Activist: “Dissatisfaction has been brewing for a long time”
Here’s the latest on the debate over the nascent Science for the Future lobby group and its forthcoming protest against the EPSRC, planned to land in Parliament Square on May 15. The words below constitute a kind of mission statement I received from Professor Stephen Clark, who’s one of the two directors of the new group.
Much of the discussion on your blog seems to revolve around the issue of why we need a new campaigning group. Clearly, the spark that has ignited the current campaign is the EPSRC Capability Shaping exercise, but for many of us involved in forming Science for the Future our dissatisfaction has been brewing for a very long time.

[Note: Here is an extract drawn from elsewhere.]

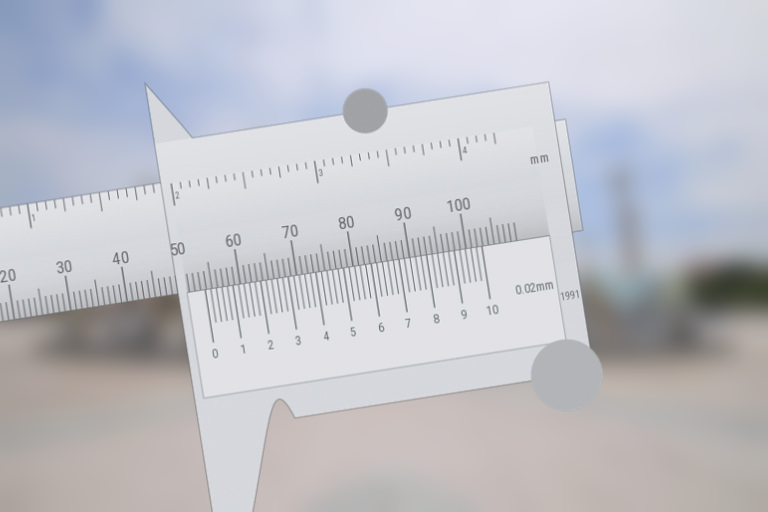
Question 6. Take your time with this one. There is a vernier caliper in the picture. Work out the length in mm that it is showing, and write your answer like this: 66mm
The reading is 53.8mm
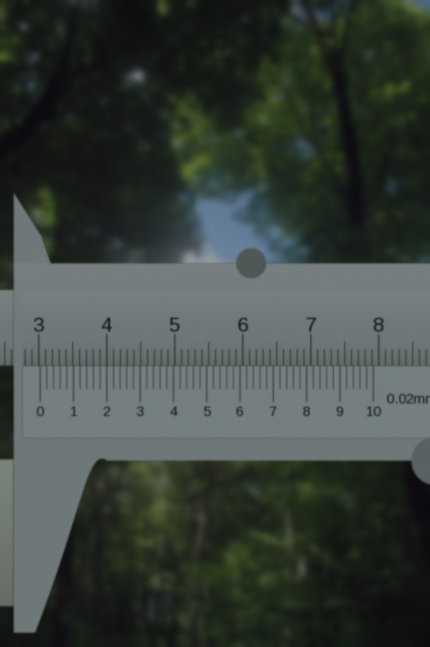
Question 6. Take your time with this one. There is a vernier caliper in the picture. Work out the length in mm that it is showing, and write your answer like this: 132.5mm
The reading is 30.2mm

There are clear systemic problems with the way science is funded in the UK and, as far as I know, no other campaigning organisation is dealing with these issues specifically – if there is, then that organisation has not been particularly vocal in putting forward its case since the Capability Shaping exercise was announced. I am a reluctant ‘activist’ and was motivated to become involved in setting up a campaigning group by my sheer frustration with the way our funding system is evolving.
Although Capability Shaping is our immediate and most pressing concern, we have a much wider and more general agenda. What we are seeking to do is open up a debate and establish whether the scientific community in the UK and the wider public is happy for organisations such as EPSRC, either unilaterally or at the behest of politicians, to dictate to the scientific community what areas they can work in and subvert the basic principles of peer review in the process.
Our view is that the current problems with EPSRC result from the lack of an effective oversight role by senior research scientists, the failure of EPSRC to consult with the whole scientific community in any meaningful way BEFORE taking major decisions and a larger, more general and long-term problem with how politicians view science and the scientific method. For the dangers of evolving to a highly managed (bureaucratic), state-directed system with top-down dictacts coming from politicians and civil servants, one only has to look what happened to scientific research in communist countries prior to 1990. The advent of such a system is something that everyone involved with Science for the Future wants to prevent.
I should add that we do recognise the important work of pressure groups such as Science is Vital, particularly at the last spending review, and clearly we will want to coordinate our future efforts with such organisations when dealing with issues of mutual concern.